Objetivo
Escreva a continuação do texto sobre a senciência e a vida como critérios de consideração moral, começando logo após a última frase apresentada.

Por vezes é dito que respeitar todos os seres sencientes é apenas um primeiro passo, pois o ideal mesmo é respeitar tudo o que é vivo. A seguir apresentaremos algumas razões para defender que o critério da senciência é o critério adequado de consideração moral, e não o critério da vida.

Algumas pessoas adotam o critério da vida porque acreditam que a senciência diz respeito somente ao sofrimento. Essas pessoas afirmam que, se o que importasse fosse a senciência, e não a vida, então não haveria nada de errado em matar os animais, desde que de maneira indolor. No entanto, esse entendimento é equivocado. A senciência diz respeito a todas as experiências, não apenas as negativas. Portanto, o sofrimento não é a única forma pela qual os seres sencientes são prejudicados. A ausência de experiências positivas também caracteriza uma forma de prejuízo. É exatamente por essa razão que a morte é um dano. A morte prejudica alguém não porque faz com que perca sua vida biológica, mas porque impede que desfrute das experiências positivas que teria caso continuasse vivo. Tanto é assim que uma vida meramente biológica – sem possibilidade alguma de ter experiências ou de voltar a tê-las, nem mesmo sonhos ou pensamentos – seria exatamente o mesmo que morrer. Em resumo, a explicação de por que a morte é um dano depende exatamente da senciência.

Material de origem

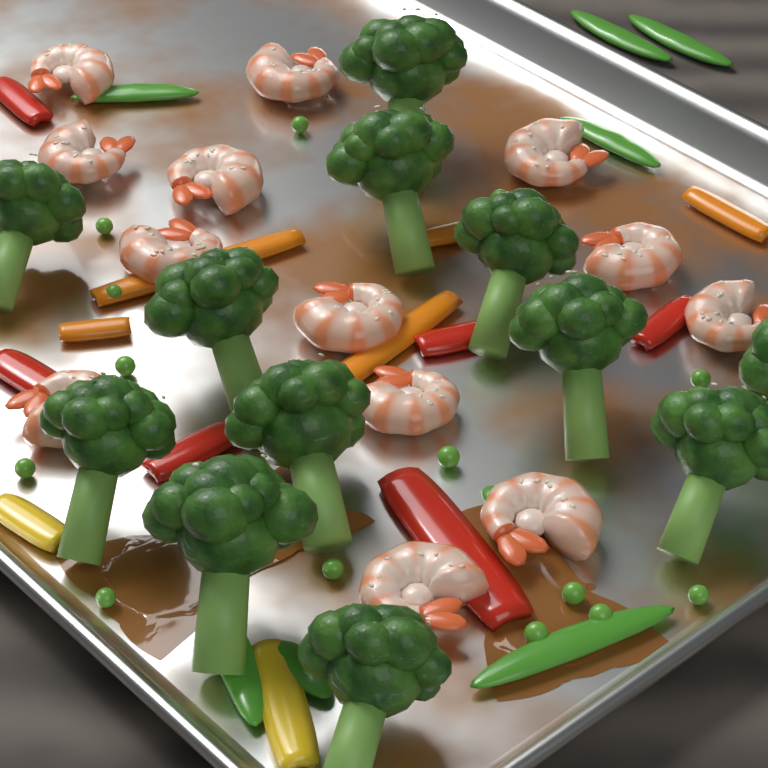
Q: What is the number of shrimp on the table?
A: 13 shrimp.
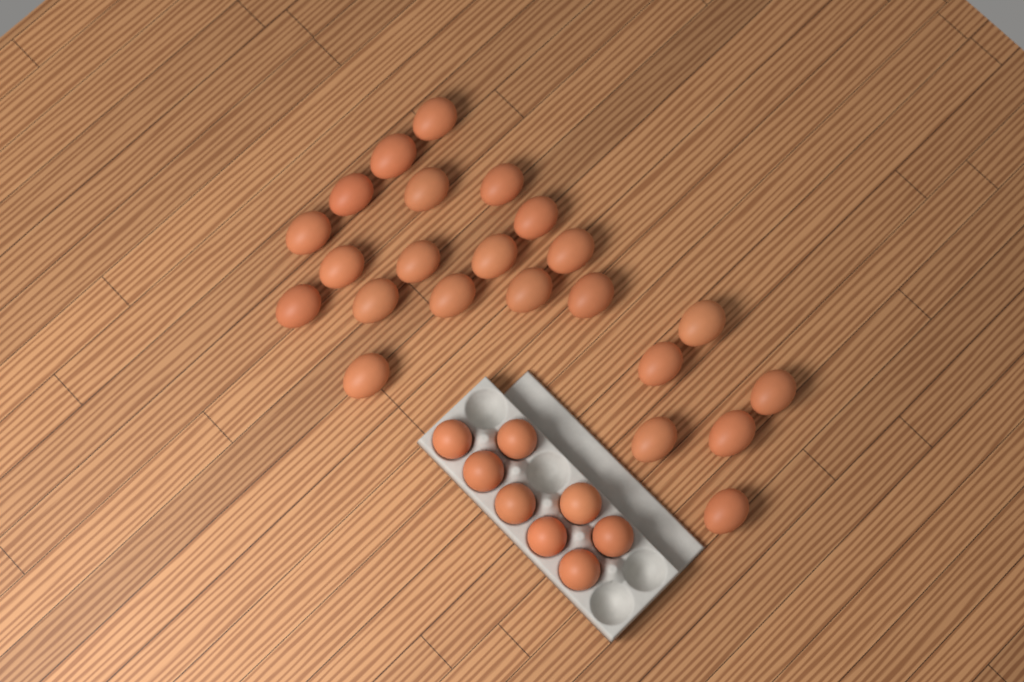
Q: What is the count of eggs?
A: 31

Resposta do exercício
Já outras pessoas pensam que o adequado é respeitar tudo o que é vivo porque acreditam que todas as coisas vivas não sencientes são passíveis de serem prejudicadas. Mas é difícil imaginar como isso seria possível. Em primeiro lugar, é a senciência que determina se certa entidade é alguém e não algo. É o que indica que se, naquele corpo, há alguém capaz de experimentar o mundo – isto é, que não é um corpo vazio. Coisas vivas não sencientes, por outro lado, são literalmente corpos vazios. Não há ninguém ali para sentir coisa alguma. Portanto, não há ali alguém que seria possível prejudicar ou beneficiar. Em segundo lugar, o fato de as experiências serem experimentadas como positivas ou negativas é o que torna possível que os seres sencientes sejam prejudicados ou beneficiados – é o que faz com que prefiram certas coisas em vez de outras. Novamente, é difícil imaginar como é possível organismos vivos não sencientes serem literalmente prejudicados. Já que não experimentam certas coisas como positivas e outras como negativas (pois não experimentam nada – não há alguém ali para experimentar as coisas), não possuem uma preferência por se encontrarem nesse ou naquele estado.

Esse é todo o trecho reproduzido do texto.